The barn was built in the late 1700s as a post-and-beam construction, Yates said. The barn still sits on the original foundation of large natural stones placed underneath it.
Yates inherited the barn in 2016 and cleared it out and shaped it into a museum with the help of his daughter, Jessica Yates, whom he said was instrumental to the project.
The Olde Bristol Historical Society hosted a talk at the barn in summer 2017, where as much as 93 people showed up, Yates said.
“They just wanted me to keep on talking,” Yates said with a smile.
The old haying wagon, a winnowing machine for Maine wild blueberries, and a road roller are just a few of the historical items displayed in the museum.
“They used to roll the roads in the wintertime for the snow,” Yates said.
At age 12, Yates and his brother started mowing lawns and were able to purchase a Briggs & Stratton lawnmower at Renys in Damariscotta on credit for $48, paying Bob Reny back as they made money.
“Bob Reny was a nice man. He let us buy it on time,” Yates said.
Yates started working at the New Harbor grocery store, C.E. Reilly & Son Inc., in 1967 and still works there six days a week. He can be spotted in the store sporting his signature white handlebar mustache.

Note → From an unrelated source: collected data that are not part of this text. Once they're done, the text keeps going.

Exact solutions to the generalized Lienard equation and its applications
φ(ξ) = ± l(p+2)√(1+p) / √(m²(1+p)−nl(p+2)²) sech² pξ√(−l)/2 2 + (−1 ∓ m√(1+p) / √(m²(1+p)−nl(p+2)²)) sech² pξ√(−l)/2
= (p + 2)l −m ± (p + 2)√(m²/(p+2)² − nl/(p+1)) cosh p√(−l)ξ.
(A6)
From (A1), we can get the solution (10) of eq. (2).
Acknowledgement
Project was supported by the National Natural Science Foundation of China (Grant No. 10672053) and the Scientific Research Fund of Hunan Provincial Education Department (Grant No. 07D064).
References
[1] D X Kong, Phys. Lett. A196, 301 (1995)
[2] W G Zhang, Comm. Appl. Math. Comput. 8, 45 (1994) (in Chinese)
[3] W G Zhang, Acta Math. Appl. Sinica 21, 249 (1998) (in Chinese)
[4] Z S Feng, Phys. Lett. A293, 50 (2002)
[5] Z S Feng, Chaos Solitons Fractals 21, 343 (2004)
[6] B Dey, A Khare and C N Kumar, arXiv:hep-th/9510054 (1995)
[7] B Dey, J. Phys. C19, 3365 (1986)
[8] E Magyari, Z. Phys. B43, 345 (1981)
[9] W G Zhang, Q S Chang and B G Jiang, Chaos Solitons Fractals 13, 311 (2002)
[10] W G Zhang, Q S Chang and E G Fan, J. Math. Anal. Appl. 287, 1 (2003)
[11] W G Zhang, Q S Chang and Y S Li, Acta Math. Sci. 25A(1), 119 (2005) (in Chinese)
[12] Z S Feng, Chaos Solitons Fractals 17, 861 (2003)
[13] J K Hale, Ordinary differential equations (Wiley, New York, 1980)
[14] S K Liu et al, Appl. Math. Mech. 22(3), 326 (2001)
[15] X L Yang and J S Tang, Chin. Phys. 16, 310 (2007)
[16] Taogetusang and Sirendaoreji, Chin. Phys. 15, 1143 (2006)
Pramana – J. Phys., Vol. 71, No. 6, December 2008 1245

“It’s just a trade I’ve learned,” Yates said of staying at the store all these years. “Maybe I don’t know any different, but I do know a lot different.”

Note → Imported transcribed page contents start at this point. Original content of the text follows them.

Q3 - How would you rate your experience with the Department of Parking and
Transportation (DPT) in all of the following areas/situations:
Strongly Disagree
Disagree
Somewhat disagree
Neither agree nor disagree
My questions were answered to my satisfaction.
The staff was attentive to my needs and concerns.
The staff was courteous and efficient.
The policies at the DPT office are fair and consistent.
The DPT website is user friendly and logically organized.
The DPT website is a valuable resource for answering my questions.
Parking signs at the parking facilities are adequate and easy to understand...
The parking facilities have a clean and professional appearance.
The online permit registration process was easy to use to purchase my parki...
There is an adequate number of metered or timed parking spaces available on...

There was only a brief hiatus from Reilly’s store when Yates was drafted into the U.S. Army in 1970. Because he remembered Morse code from his time in the Boy Scouts, he was immediately transferred to a Signal Corps battalion in Germany, where he managed radio and other communications.
After returning from the U.S. Army, Yates “grew my hair for a year, went clamming, and raised more hell than I can talk about,” he said with a laugh.
However, Reginald Reilly, the previous owner of the family business, set him straight when he came back to work at the grocery store.
“He was good for me and kind of corrected me to get back on the right path,” Yates said.
“I’ve been there ever since,” he said. “So, I’ve worked at Reilly’s store over a period of 55 years.”
Yates served on the board of appeals and the budget committee before running for the select board at the urging of his mother in 2001. His mother was the town clerk and tax collector for Bristol for years, so Yates was exposed to town government and its inner workings from an early age.
During his 21 years and counting on the select board, he has always held fast in his priorities, putting the town and its residents first.
“I always made my decisions for the best interests of the town and not personal ones,” Yates said. “And I’ve always held to that. No matter who you know or who you are, you do it for the interests of the town and don’t drive it for personal gain because that just doesn’t cut it.”
He said the value of the knowledge and the relationships made while on the select board make up for the minuscule salary.
“Kind of like Andy Griffin, you don’t go by the book, you go by the heart,” Yates said.
Yates also performed with the Bristol Footlighters, a stage and vaudeville group formed in 1953 to raise funds for schools and scholarships, for 38 years.
“The Bristol Footlighters started in 1953 and they seeded the money to build that gymnasium,” Yates said of Bristol Consolidated School where the group would perform until disbanding in 2014.
The group would plan a stage show according to a different theme every year, ranging from Western to Broadway to nautical.
“Every year was different,” Yates said.
He said the best and funniest gig he ever did was Abbott and Costello’s classic “Who’s on First?” comedy of errors routine.
The Footlighters allowed Yates another way to keep history alive and maintain its character before it is lost to time.